Before the TNEC hearings concluded, it had become apparent that the onslaught of antitrust lawsuits wasn’t accomplishing much. In Madison Oil, one of the earliest cases, Judge Patrick Stone dismissed all charges against 11 defendants and ordered a new trial for 18 others. The case against Aluminum Company of America dragged on for 13 years, during which its market share declined as the market expanded. In the paradoxical auto financing case, Arnold went after companies that cut consumer costs. Arnold didn’t achieve many victories — in the best-known cases, the big movie studios were forced to sell their theater chains, and the Pullman Company was forced to concentrate on manufacturing sleeping cars and to get out of the business of providing sleeping car services.
One of the most bizarre cases involved Socony-Vacuum Oil Co. (later known as Mobil), Shell Petroleum, Pure Oil, Continental Oil and other companies indicted for having violated the Sherman Antitrust Act between February 1935 and December 1936.

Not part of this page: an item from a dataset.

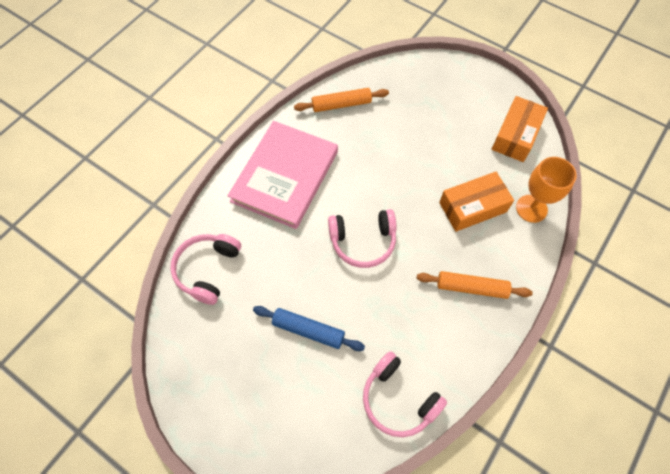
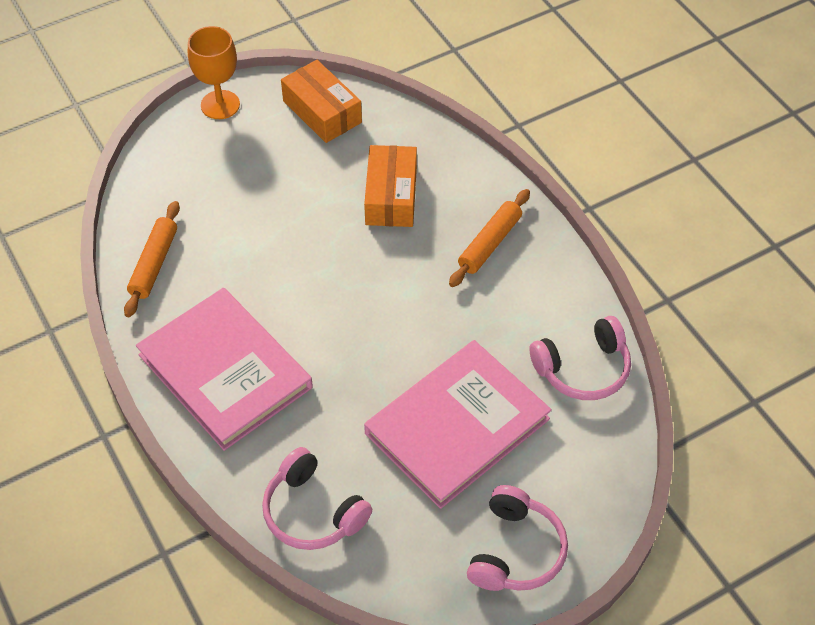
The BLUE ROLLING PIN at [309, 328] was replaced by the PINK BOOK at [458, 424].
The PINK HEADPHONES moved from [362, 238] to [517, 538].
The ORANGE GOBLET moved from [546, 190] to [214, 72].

Just three years earlier, in June 1933, FDR had signed the National Industrial Recovery Act that had authorized the establishment of cartel codes. Accordingly, on July 20, 1934, the NRA Administrator for the Petroleum Code wrote Socony-Vacuum Oil. Co Vice President Charles E. Arnott, later a defendant in the antitrust lawsuit: “I am requesting you, as Chairman of the Marketing Committee of the Planning and Coordinating Committee, to take action which we deem necessary to restore markets [i.e. fix prices] to their normal conditions in areas where wasteful competition [i.e. free market pricing] has caused them to become depressed…I am requesting and authorizing you, as Chairman of the Marketing Committee, to designate committees for each locality when and as price wars [i.e. bargain prices] develop…stabilize the price level.
Addressing the jury, Thurman Arnold and his associate lawyers denounced the employers as “the biggest men,” “grasping men” and “malefactors of great wealth.” The employers were convicted. The case went to the U.S. Supreme Court where FDR’s appointee Justice William O. Douglas upheld the conviction.
Entry into World War II effectively ended FDR’s antitrust crusade, as war production became the top priority, and big businessmen like Edward R. Stettinius and William Knudsen were recruited to get it done. FDR sent Arnold packing.
If FDR wanted to promote competition, he should have stepped out of the way, eliminating trade restrictions, regulatory restrictions, pricing restrictions, high taxes and other obstacles to enterprise.